Cornell Notes — Kinematics Full Topic — Notes | NoteTube

Cue / Question	Notes
What are the 3 equations of motion?	v = u + at; s = ut + ½ $at^{2}$ ; $v^{2}$ = $u^{2}$ + 2as
What does each equation omit?	1st omits s; 2nd omits v; 3rd omits t
Formula for displacement in nth second?	$s_n = u + \frac{a(2n-1)}{2}$ — unit: m
Projectile: Time of flight formula?	$T = \frac{2u\sin\theta}{g}$ — depends on sin θ
Projectile: Max height formula?	$H = \frac{u^2\sin^2\theta}{2g}$ — depends on s $in^{2}$ θ
Projectile: Range formula?	$R = \frac{u^2\sin 2\theta}{g}$ — max at θ = 45°
Complementary angles property?	θ and (90°−θ) give same range R; H ratio = t $an^{2}$ θ
Velocity at highest point of projectile?	Horizontal only: $v = u\cos\theta$ (NOT zero)

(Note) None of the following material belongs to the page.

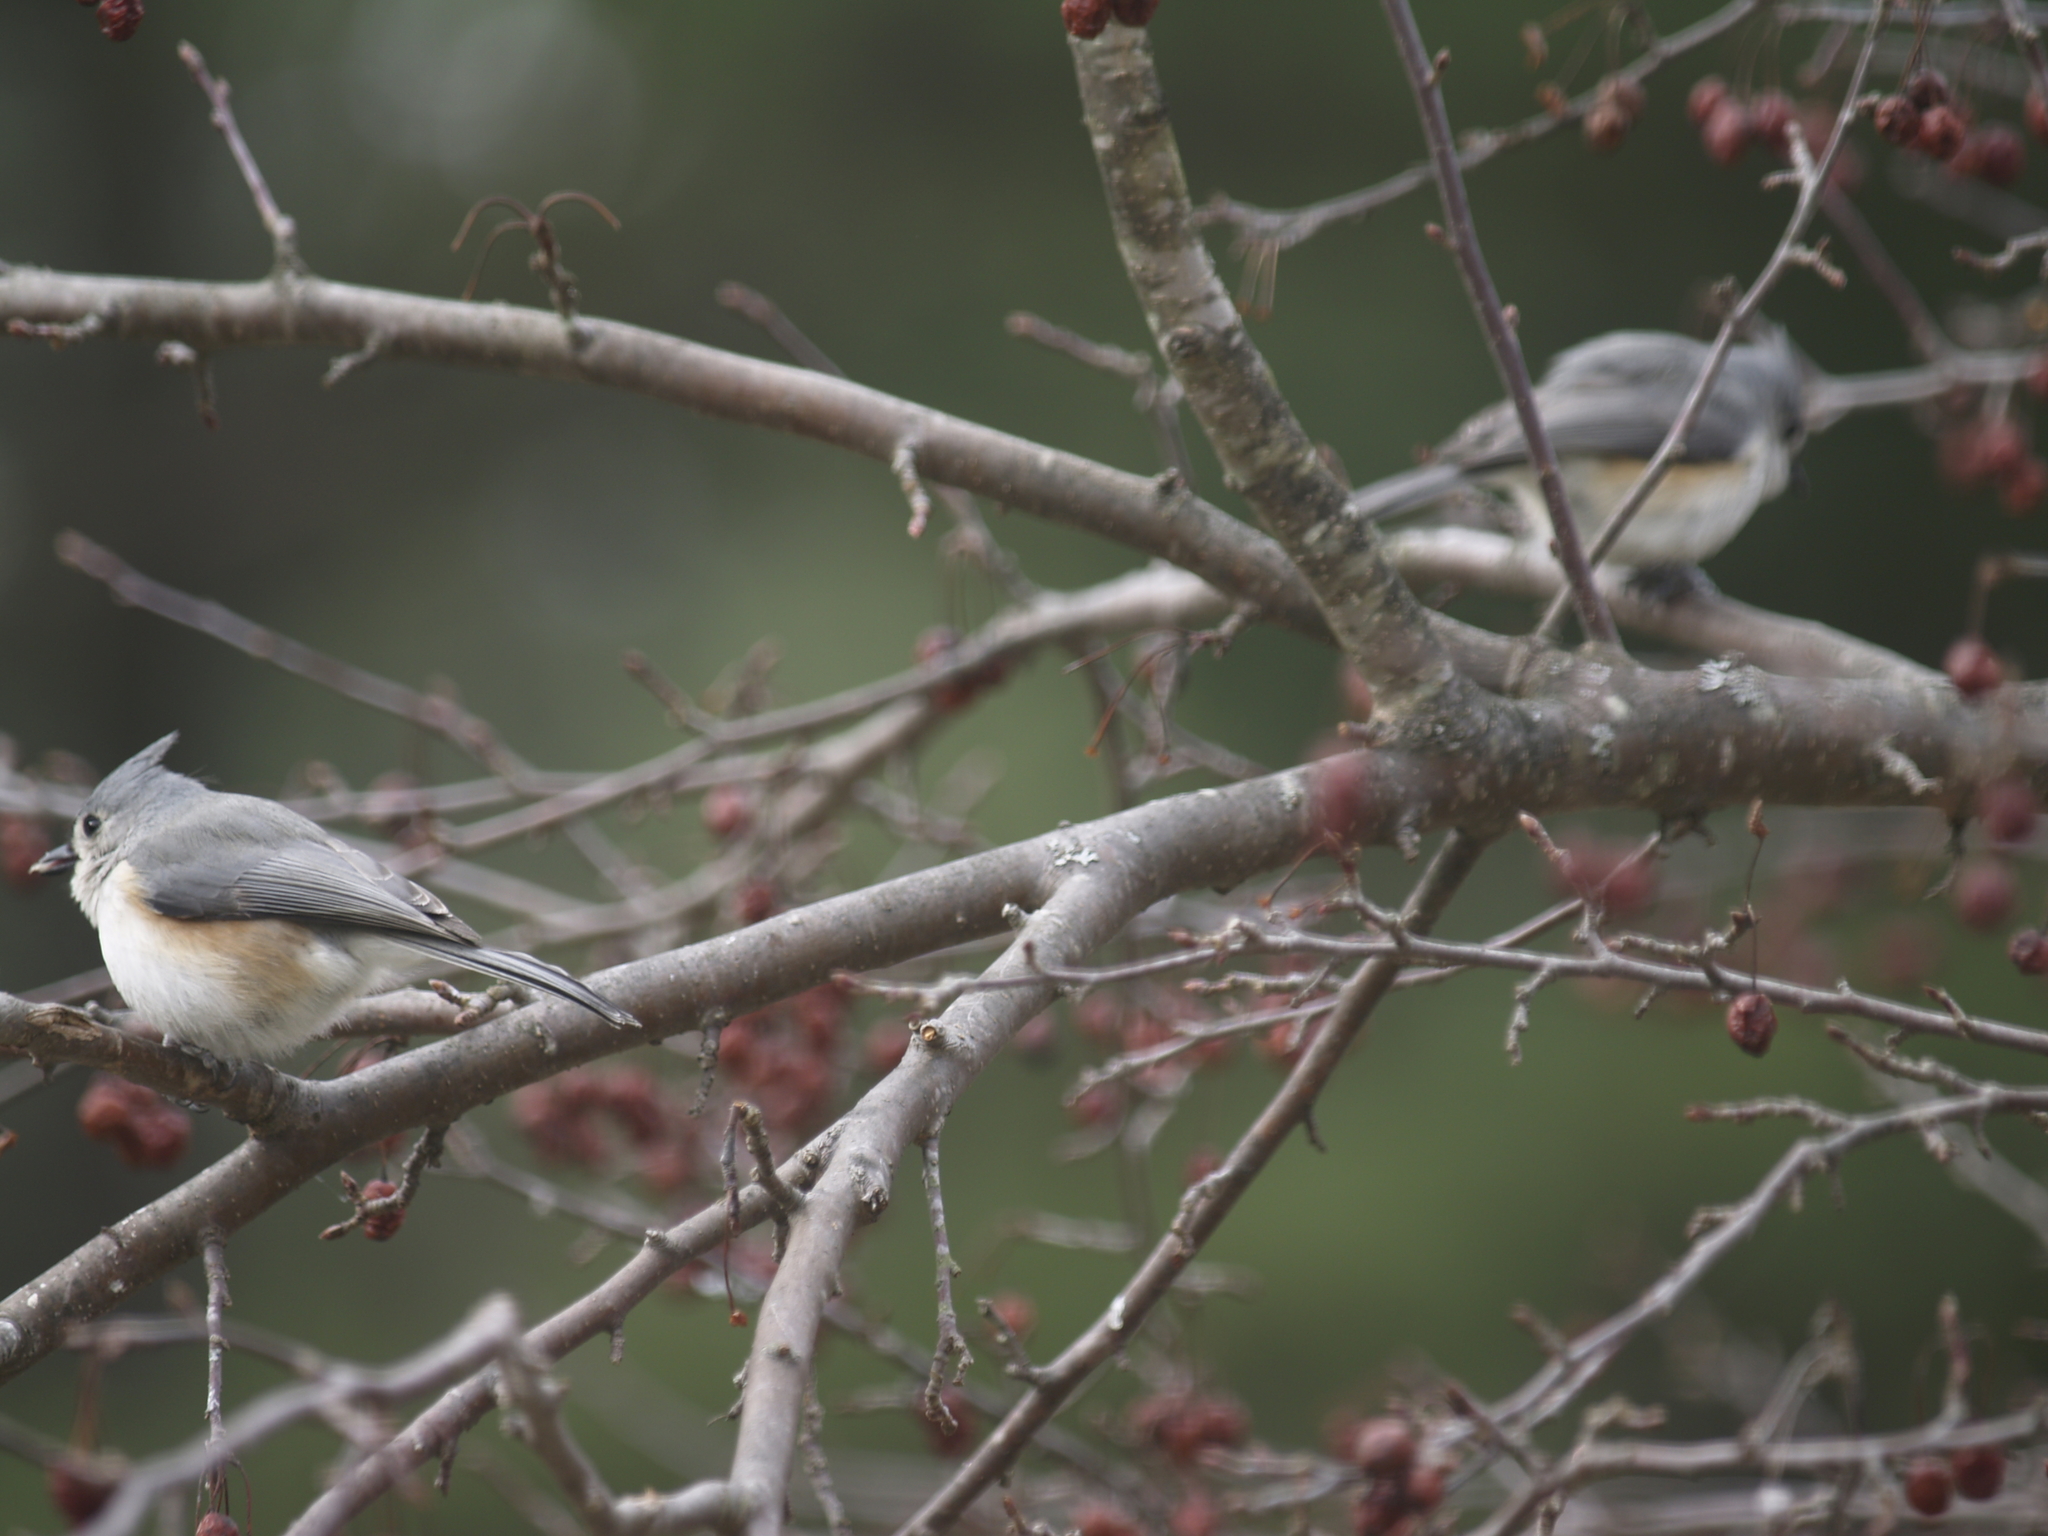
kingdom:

Centripetal acceleration formula?	$a_c = \frac{v^2}{r} = \omega^2 r$ — toward centre
v-t graph: slope and area?	Slope = acceleration; Area = displacement
x-t graph: slope?	Slope = instantaneous velocity
Sign convention for free fall (upward +ve)?	g = −9.8 m/ $s^{2}$
Vector resolution formulas?	$A_x = A\cos\theta$ ; $A_y = A\sin\theta$
Scalar product vs vector product?	A·B = AB cosθ (scalar); A×B = AB sinθ (vector, ⊥ to both)

Summary: Kinematics covers motion without forces. For constant acceleration, use SUVAT equations (each omits one variable). Projectile motion separates horizontal (constant velocity) from vertical (uniform acceleration under g). Key traps: horizontal velocity is NOT zero at peak; complementary angles share range but differ in height (60° gives 3× the height of 30°). Circular motion keeps speed constant while continuously changing velocity direction. Always fix sign convention at the start and maintain it throughout.